Copy every entry below exactly as it appears, leaving out the images.

··········

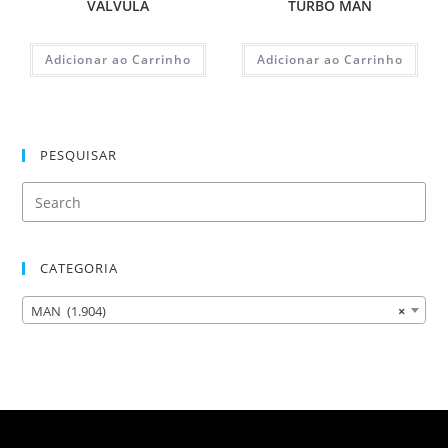
VALVULA
TURBO MAN
Adicionar ao Carrinho
Adicionar ao Carrinho
PESQUISAR
CATEGORIA
MAN (1.904)
×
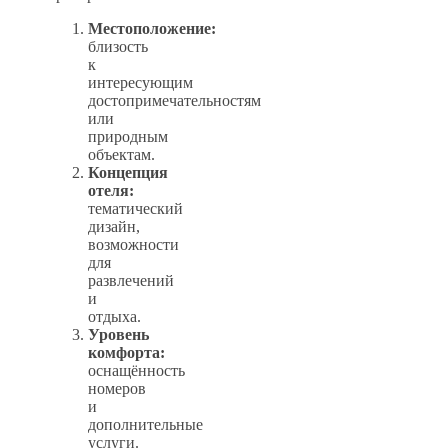
Местоположение:
близость
к
интересующим
достопримечательностям
или
природным
объектам.
Концепция
отеля:
тематический
дизайн,
возможности
для
развлечений
и
отдыха.
Уровень
комфорта:
оснащённость
номеров
и
дополнительные
услуги.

··········

* [Your solution]:
VALVULA
TURBO MAN
Adicionar ao Carrinho
Adicionar ao Carrinho
PESQUISAR
CATEGORIA
MAN (1.904)
×
Местоположение:
близость
к
интересующим
достопримечательностям
или
природным
объектам.
Концепция
отеля:
тематический
дизайн,
возможности
для
развлечений
и
отдыха.
Уровень
комфорта:
оснащённость
номеров
и
дополнительные
услуги.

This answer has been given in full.